Give patients a greater say in tackling harmful doctors

First published in The Age,  January 4, 2014

Most of us trust our doctors. A 2013 Roy Morgan poll found that 88 per cent of people ranked doctors either ”very high” or ”high” for ethics and honesty – a 5 per cent increase on the previous year. Since we all rely on the health system to keep us safe and well, these results are reassuring.

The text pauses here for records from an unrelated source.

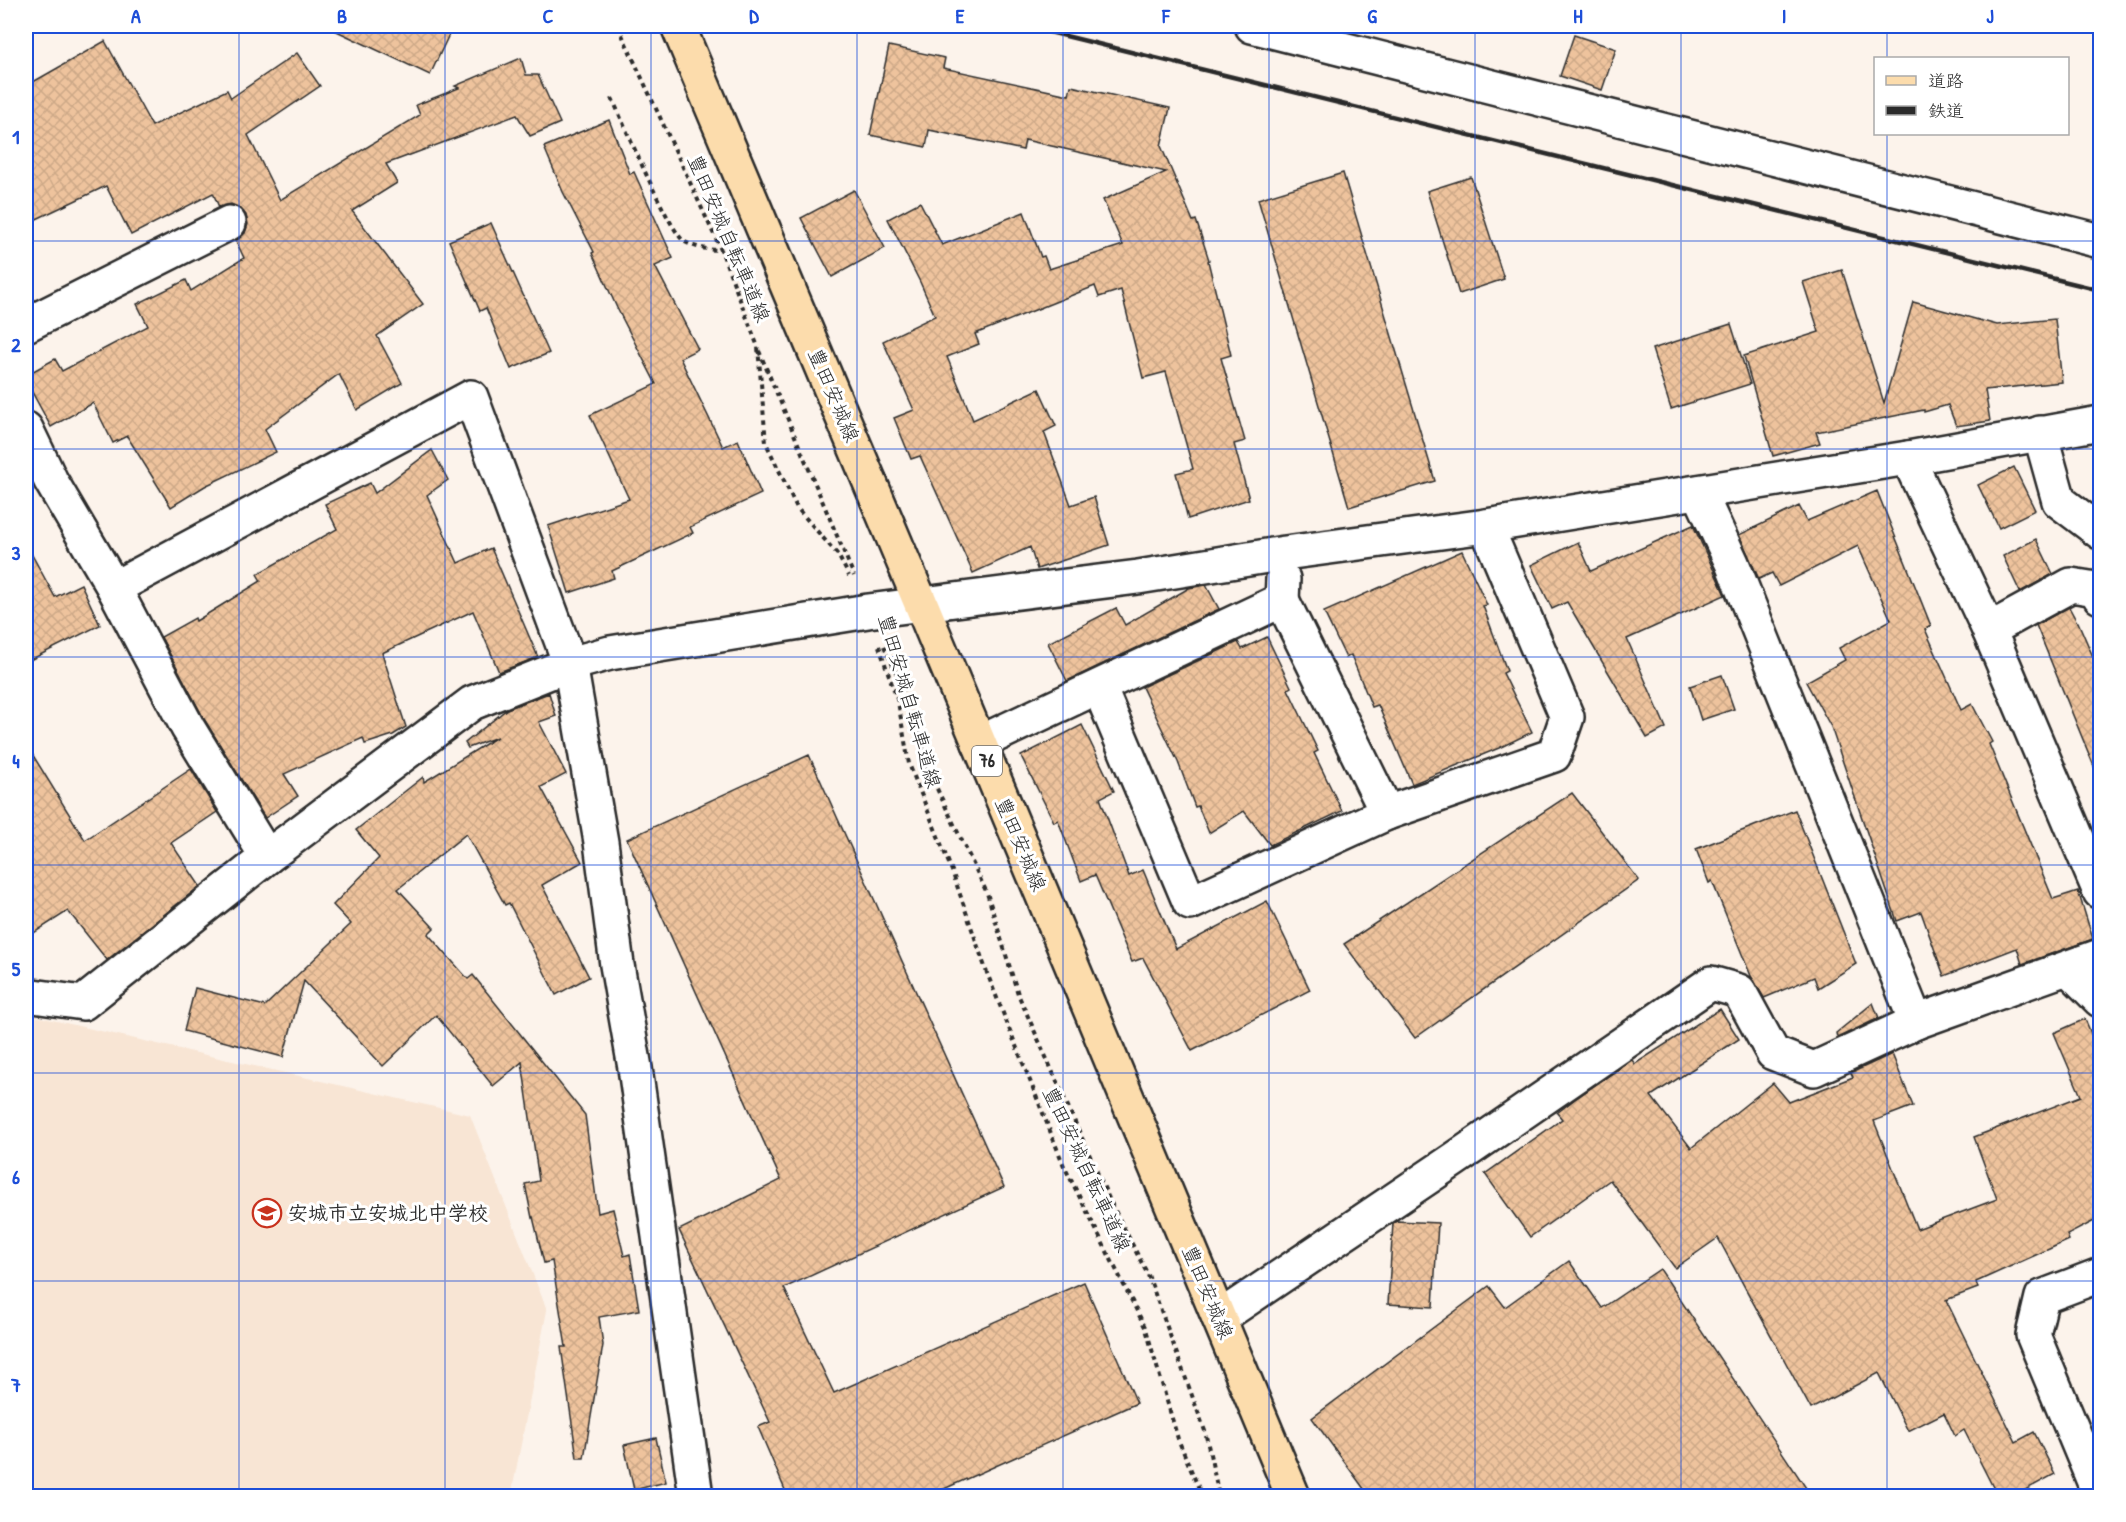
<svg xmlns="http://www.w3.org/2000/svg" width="2126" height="1522" font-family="'Patrick Hand','Klee One',sans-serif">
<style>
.built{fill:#f8e5d4}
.building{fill:url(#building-cross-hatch);stroke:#2b2b2b;stroke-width:1.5}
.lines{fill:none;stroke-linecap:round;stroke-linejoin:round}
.minor-casing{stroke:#2b2b2b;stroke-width:38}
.primary-casing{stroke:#2b2b2b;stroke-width:38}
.path{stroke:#2b2b2b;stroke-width:4;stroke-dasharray:4.5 4.5;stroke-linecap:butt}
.minor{stroke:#fff;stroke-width:33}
.primary{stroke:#fcdcac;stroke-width:33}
.rail{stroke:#2b2b2b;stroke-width:4.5}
.grid{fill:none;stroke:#1d4ed8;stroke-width:1.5;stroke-opacity:0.55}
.labels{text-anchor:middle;stroke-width:6;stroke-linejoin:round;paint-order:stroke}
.shield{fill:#fff;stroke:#6b6b6b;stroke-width:1.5}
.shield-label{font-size:18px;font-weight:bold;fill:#2b2b2b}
.street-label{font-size:20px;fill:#2b2b2b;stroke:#fff}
.poi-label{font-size:20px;font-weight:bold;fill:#2b2b2b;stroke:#fff;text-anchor:start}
.neatline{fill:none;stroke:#1d4ed8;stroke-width:2}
.grid-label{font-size:20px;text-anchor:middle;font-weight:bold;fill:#1d4ed8}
</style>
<defs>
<pattern id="building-cross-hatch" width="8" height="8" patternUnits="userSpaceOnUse" patternTransform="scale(1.5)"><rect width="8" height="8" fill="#eec39d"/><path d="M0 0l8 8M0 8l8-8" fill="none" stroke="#cca887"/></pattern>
</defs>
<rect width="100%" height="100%" fill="#fcf3eb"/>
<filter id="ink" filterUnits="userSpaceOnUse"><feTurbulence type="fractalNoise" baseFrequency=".0167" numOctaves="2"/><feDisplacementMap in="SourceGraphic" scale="12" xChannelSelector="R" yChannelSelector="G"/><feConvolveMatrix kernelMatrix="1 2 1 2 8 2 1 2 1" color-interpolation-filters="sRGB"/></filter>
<g filter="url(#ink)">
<path class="built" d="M 26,1014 L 470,1115 L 547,1310 L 511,1496 L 26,1496 Z"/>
<g class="building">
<path d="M 326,26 L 453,26 L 430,75 Z"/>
<path d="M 1574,35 L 1616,49 L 1602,90 L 1560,76 Z"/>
<path d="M 105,41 L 152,126 L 227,90 L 231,98 L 297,53 L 320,86 L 248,135 L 280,200 L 420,115 L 416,105 L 459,88 L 455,86 L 521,58 L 526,75 L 538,75 L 560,123 L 530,136 L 517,115 L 386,164 L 397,183 L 352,211 L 423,304 L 377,336 L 402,383 L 357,410 L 339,374 L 265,429 L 276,452 L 205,486 L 171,507 L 127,436 L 113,443 L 93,403 L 51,427 L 26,381 L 26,375 L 55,359 L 62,371 L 148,326 L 137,304 L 186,280 L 191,291 L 244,258 L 236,241 L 245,233 L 248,224 L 246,215 L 240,208 L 231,204 L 219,207 L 213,193 L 131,235 L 106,186 L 26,224 L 26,86 Z"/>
<path d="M 889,46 L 945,58 L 943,68 L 1069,95 L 1071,86 L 1170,108 L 1161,146 L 1193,221 L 1196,220 L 1209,260 L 1208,261 L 1231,355 L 1221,358 L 1245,441 L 1234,444 L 1249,499 L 1188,519 L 1176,473 L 1193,469 L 1166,372 L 1143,378 L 1121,290 L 1099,297 L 1095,286 L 975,334 L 979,344 L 947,357 L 973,420 L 1039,389 L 1056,426 L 1044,432 L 1071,505 L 1094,497 L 1109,545 L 1037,569 L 1030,547 L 973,573 L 920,456 L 911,459 L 894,418 L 914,410 L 883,341 L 935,316 L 920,282 L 888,219 L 920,202 L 942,245 L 1024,212 L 1041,257 L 1044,256 L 1049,269 L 1123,245 L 1103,200 L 1166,172 L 1025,140 L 1023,150 L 929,130 L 926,147 L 870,135 Z"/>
<path d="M 609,120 L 630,174 L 634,172 L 673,258 L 655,266 L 698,349 L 680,358 L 723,447 L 738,440 L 761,494 L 690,527 L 693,533 L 612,571 L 614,578 L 569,593 L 548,526 L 629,499 L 590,415 L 656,384 L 617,308 L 592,253 L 594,252 L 563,192 L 544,147 Z"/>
<path d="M 1343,173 L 1435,481 L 1349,507 L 1258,199 Z"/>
<path d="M 1471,177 L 1504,279 L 1459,294 L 1427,191 Z"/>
<path d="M 854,190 L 885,248 L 832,277 L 801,218 Z"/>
<path d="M 491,223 L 549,353 L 511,369 L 486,308 L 480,311 L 449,241 Z"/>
<path d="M 1842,270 L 1884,403 L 1913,302 L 1997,325 L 2055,319 L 2062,382 L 1985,390 L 1990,421 L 1956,426 L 1948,405 L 1924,412 L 1924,410 L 1816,432 L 1820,443 L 1773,456 L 1744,356 L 1819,332 L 1803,282 Z"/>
<path d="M 1731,324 L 1750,384 L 1671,409 L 1652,349 Z"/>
<path d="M 432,450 L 448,480 L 427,495 L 458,563 L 491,548 L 538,657 L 499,672 L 473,611 L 382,653 L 406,727 L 393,735 L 365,744 L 363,738 L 284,774 L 298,796 L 265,818 L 204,719 L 161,637 L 195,618 L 196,621 L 261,581 L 257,574 L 337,529 L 325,504 L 370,483 L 375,493 Z"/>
<path d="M 2014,467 L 2035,510 L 1999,528 L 1978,485 Z"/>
<path d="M 1877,491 L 1931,626 L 1925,629 L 1961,710 L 1972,704 L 1992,742 L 1989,744 L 2053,899 L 2078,891 L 2093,939 L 2022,964 L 2017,948 L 1944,976 L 1921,912 L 1897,921 L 1831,727 L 1806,682 L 1845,660 L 1839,648 L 1891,620 L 1858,546 L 1779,586 L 1772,573 L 1759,579 L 1739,535 L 1799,506 L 1807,521 Z"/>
<path d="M 1693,525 L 1725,595 L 1627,639 L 1666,728 L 1647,738 L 1567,602 L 1552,609 L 1531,565 L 1578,542 L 1591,571 Z"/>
<path d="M 2036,539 L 2053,574 L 2020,592 L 2003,556 Z"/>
<path d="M 26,544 L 55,597 L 81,584 L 100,625 L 26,662 Z"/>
<path d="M 1462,551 L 1487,605 L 1483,606 L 1507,671 L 1503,673 L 1532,732 L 1499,748 L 1412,784 L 1378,705 L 1372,707 L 1351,655 L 1346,658 L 1324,612 Z"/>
<path d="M 1206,585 L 1219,609 L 1067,681 L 1048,643 L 1116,608 L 1125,625 L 1189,588 Z"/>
<path d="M 2069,607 L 2077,622 L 2078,622 L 2100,673 L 2100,781 L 2036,625 Z"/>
<path d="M 1267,637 L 1291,687 L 1288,689 L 1318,751 L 1314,753 L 1342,811 L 1270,845 L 1244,811 L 1209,833 L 1198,806 L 1195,807 L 1178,762 L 1142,687 L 1238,642 L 1242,649 Z"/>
<path d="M 1722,675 L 1734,709 L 1701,720 L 1690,686 Z"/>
<path d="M 549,693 L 556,716 L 539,722 L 566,774 L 541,787 L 582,862 L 542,885 L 589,977 L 556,995 L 509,903 L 505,905 L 466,834 L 398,889 L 434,928 L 428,934 L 468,979 L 473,975 L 585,1115 L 598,1213 L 613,1209 L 624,1256 L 630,1254 L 639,1310 L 599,1317 L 603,1345 L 584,1458 L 577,1458 L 561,1347 L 566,1347 L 552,1261 L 544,1263 L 533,1217 L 532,1218 L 525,1184 L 539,1181 L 522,1062 L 493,1086 L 436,1015 L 383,1066 L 304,981 L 283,1057 L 184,1031 L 195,988 L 265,1006 L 351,924 L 333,905 L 379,858 L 356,830 L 423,777 L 424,782 L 497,737 L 468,748 L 465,743 L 507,709 Z"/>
<path d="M 1082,725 L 1114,791 L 1100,798 L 1129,876 L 1143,870 L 1176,949 L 1267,901 L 1310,990 L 1192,1051 L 1143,958 L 1132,962 L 1095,875 L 1081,881 L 1058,820 L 1054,822 L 1021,756 Z"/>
<path d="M 26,744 L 85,840 L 191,769 L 217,812 L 171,843 L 200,886 L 107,960 L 68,911 L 26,938 Z"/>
<path d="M 809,755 L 1004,1187 L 784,1288 L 834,1393 L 1084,1282 L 1137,1403 L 926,1497 L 788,1497 L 758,1427 L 770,1422 L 679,1230 L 781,1180 L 627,839 Z"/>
<path d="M 1572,793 L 1639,880 L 1415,1038 L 1344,944 Z"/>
<path d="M 1795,810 L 1856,964 L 1818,988 L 1814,977 L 1764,998 L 1751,976 L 1712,881 L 1709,883 L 1696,849 Z"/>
<path d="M 1873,1003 L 1879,1018 L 1837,1038 L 1836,1033 Z"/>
<path d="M 1720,1009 L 1739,1039 L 1651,1096 L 1691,1148 L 1773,1083 L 1789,1102 L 1853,1077 L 1851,1073 L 1892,1054 L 1913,1106 L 1874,1121 L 1917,1229 L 1997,1199 L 1974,1137 L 2081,1096 L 2054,1033 L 2085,1019 L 2100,1055 L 2100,1218 L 2067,1235 L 2069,1240 L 1976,1282 L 1978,1288 L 1946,1300 L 2016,1442 L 2034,1432 L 2055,1474 L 2012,1497 L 1998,1497 L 1964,1430 L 1955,1436 L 1944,1413 L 1908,1431 L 1879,1373 L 1811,1409 L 1718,1238 L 1675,1268 L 1610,1180 L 1530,1237 L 1485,1174 L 1562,1119 L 1557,1113 L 1575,1099 L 1632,1060 L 1635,1064 Z"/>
<path d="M 1397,1221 L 1438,1223 L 1433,1307 L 1388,1304 L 1393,1223 Z"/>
<path d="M 1569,1261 L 1602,1308 L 1660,1269 L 1812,1497 L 1370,1497 L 1312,1418 L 1489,1286 L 1505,1307 Z"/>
<path d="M 656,1438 L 666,1482 L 634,1490 L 624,1445 Z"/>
</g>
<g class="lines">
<g class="minor-casing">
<g id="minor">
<path d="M 1252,26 L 2100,241"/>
<path d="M 26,325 L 229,223"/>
<path d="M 26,429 L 51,481 L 114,588 L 188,728 L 267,857"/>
<path d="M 2040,433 L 2059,501 L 2100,532"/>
<path d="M 1908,458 L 1989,630 L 2100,892"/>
<path d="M 1699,492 L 1732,563 L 1916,1022 L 2100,956"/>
<path d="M 114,588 L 471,397 L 570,664 L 601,842 L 617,965 L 635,1068 L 696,1496"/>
<path d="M 1989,630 L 2071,585 L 2096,589 L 2100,597"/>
<path d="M 1099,687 L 1190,903 L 1387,813 L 1282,600"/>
<path d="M 979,743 L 1282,600 L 1283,579"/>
<path d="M 1387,813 L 1554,755 L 1567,717 L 1486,526"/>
<path d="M 2068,968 L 2100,1000"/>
<path d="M 26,995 L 83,1003 L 267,857 L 472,703 L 570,664 L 610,653 L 868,611 L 1138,577 L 1285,553 L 1486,526 L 1908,458 L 2100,423"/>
<path d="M 1219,1318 L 1455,1159 L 1711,983 L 1739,991 L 1773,1053 L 1814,1069 L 1916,1022"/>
<path d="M 2100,1496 L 2033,1335 L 2042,1297 L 2100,1275"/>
</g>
</g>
<g class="primary-casing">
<path id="primary" d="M 678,26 L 922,606 L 1293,1496"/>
</g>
<g class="path">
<path d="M 618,26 L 721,250 L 758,347 L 766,443 L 797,508 L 838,555 L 849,576"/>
<path d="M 612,98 C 623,122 669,232 685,242 C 696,248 710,250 721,250"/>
<path d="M 759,351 L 854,576"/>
<path d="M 879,646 L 898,702 L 909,764 L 952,871 L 987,973 L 1064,1166 L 1146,1329 L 1178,1439 L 1202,1496"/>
<path d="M 884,646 L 914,711 L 928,770 L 987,893 L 1018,994 L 1110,1201 L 1148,1275 L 1205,1431 L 1219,1496"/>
</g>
<use href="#minor" class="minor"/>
<use href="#primary" class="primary"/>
<path class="rail" d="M 1025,26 L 2100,290"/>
</g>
</g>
<path class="grid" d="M 239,26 L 239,1496M 445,26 L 445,1496M 651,26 L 651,1496M 857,26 L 857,1496M 1063,26 L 1063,1496M 1269,26 L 1269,1496M 1475,26 L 1475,1496M 1681,26 L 1681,1496M 1887,26 L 1887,58M 1887,134 L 1887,1496M 26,241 L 2100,241M 26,449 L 2100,449M 26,657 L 2100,657M 26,865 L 2100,865M 26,1073 L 2100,1073M 26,1281 L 2100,1281"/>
<defs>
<g id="school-ring" transform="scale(1.5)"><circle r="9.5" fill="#fff" stroke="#c8321e" stroke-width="1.5"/><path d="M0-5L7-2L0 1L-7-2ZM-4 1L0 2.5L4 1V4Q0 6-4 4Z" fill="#c8321e"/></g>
</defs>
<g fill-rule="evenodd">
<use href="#school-ring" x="267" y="1213"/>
</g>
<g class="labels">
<rect class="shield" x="972" y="746" width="30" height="30" rx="4.5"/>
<g class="shield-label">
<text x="987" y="767">76</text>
</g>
<g class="street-label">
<text transform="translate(729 238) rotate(67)" y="7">豊田安城自転車道線</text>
<text transform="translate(834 395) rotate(67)" y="7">豊田安城線</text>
<text transform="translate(910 701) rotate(74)" y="7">豊田安城自転車道線</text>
<text transform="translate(1021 844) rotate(67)" y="7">豊田安城線</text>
<text transform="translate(1087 1169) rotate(65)" y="7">豊田安城自転車道線</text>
<text transform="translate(1208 1292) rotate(67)" y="7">豊田安城線</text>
</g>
<g class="poi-label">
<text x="288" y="1220">安城市立安城北中学校</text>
</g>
</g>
<rect width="2126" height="1522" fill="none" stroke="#fff" stroke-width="66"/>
<rect x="1874" y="57" width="195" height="78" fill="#ffffff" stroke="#aaaaaa" stroke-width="1.5"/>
<rect x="1886" y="76" width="30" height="9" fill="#fcdcac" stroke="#aaaaaa" stroke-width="1.5"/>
<text x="1928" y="87" font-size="18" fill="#2b2b2b">道路</text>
<rect x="1886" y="106" width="30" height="9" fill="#2b2b2b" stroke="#aaaaaa" stroke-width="1.5"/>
<text x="1928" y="117" font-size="18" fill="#2b2b2b">鉄道</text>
<rect x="33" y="33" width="2060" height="1456" class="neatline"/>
<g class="grid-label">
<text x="136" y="23">A</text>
<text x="342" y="23">B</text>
<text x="548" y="23">C</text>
<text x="754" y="23">D</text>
<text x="960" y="23">E</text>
<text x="1166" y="23">F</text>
<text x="1372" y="23">G</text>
<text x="1578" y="23">H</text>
<text x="1784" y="23">I</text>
<text x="1990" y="23">J</text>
<text x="16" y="144">1</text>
<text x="16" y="352">2</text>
<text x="16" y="560">3</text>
<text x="16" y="768">4</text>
<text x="16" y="976">5</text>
<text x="16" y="1184">6</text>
<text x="16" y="1392">7</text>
</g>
</svg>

However, a worrying number of patients continued to be adversely affected – physically or emotionally – through their experiences with doctors. We have known this for some time. What hasn’t been widely known is that it is actually a remarkably small number of doctors who are causing a disproportionate amount of patient distress.

A study published last year by Dr Marie Bismark and colleagues found that just 3 per cent of Australia’s medical personnel accounted for 49 per cent of all formal patient complaints. Astonishingly, just 1 per cent of the nation’s doctors received 25 per cent of the complaints.

The question on most patients’ minds, then, would undoubtedly be: what is the health system doing about this? Are there actions that health services could – and should – be taking with ”high-risk doctors” to pre-empt further harm?

The characteristics common to doctors attracting the most complaints are probably not surprising: 79 per cent are male, 80 per cent are aged over 35, with surgeons over-represented (plastic surgeons have twice the risk of GPs).

But these statistics are not the most important. A doctor’s previous complaint record is, in fact, the single most important predictor of future complaints. The Bismark study found that doctors who had received more than 10 complaints within the 10-year study period had a 97 per cent chance of receiving another complaint within the following year. Clinicians with five complaints had a 79 per cent likelihood of attracting another in the following two years.

These are unacceptable risks to patients and their families. And the risk is not just focused on clinical judgment. While more than half (61 per cent) of the complaints studied by Bismark related to clinical care, nearly a quarter (23 per cent) were about communication.

Anyone can have a bad day at the office. Misunderstandings and oversights happen in every industry. The problem is not that doctors sometimes act in ways that solicit a complaint by their patients. It is that some doctors do this regularly throughout their career. That these doctors continue to attract complaints suggests either that senior staff are unaware of, or are failing to acknowledge, this recidivism. Or that the behaviour is tackled but the complaint-prone doctors are not retrained effectively to improve the patient experience and safety.

Patient complaints alone are clearly not enough to evaluate a doctor’s performance. Other factors may influence patient satisfaction. Also, some might say it’s too harsh to judge a doctor who sees hundreds, even thousands, of patients a year on one bad encounter or case of poor judgment.

Yet it is widely accepted among health services that the number of complaints received is just the tip of the iceberg. Few people enjoy making a complaint about anything. Most will hesitate before even sending a tepid cappuccino back to the barista, much less make a formal complaint against a doctor they may need in the future. Many patients who suffer physical or emotional harm while receiving medical care don’t complain about it. They may be too traumatised or upset, don’t believe their complaint will change anything, or are nervous about negative repercussions. A 2012 report in Britain said patients were afraid to complain against their GP for fear, sometimes justified, of being removed from the GP’s list and effectively left without a family doctor.

Most health services now have a robust system for analysing and tackling patient complaints. But an internally robust system is not necessarily transparent to patients. Patients and families need to see that their complaint has resulted in lasting changes to policy or procedure. This may be especially true when it comes to grievances about an individual clinician; is it a patient’s right to know if the doctor they are seeing has chalked up a mountain of dissatisfaction? Research has shown that what matters most to patients who have complained is the knowledge that improvement and change have taken place as a result. Transparency and follow-through are essential for convincing patients that their feedback matters.

Over the past 20 years, my family has had extensive involvement with the health system, in Australia and in several other countries. The overwhelming majority of our healthcare experiences have been positive, with care provided by skilled and compassionate people. Most medical professionals are clearly doing an excellent job under often tough circumstances.

But we know that a small number of doctors are causing serious grief to patients and to the reputation of health professionals as a whole. Bismark’s results highlight a major area for improvement for health services, in ameliorating patient safety and patient experience.

For their part, patients need to use the formal complaints system. To do this, they will need to trust that the system works. Maybe the first step in this direction is for health services to ask former complainants to work together with them to improve the system – and the doctors – they rely on.

Susan Biggar is a senior manager at the Health Issues Centre and board director of the Australian Institute for Patient and Family Centred Care.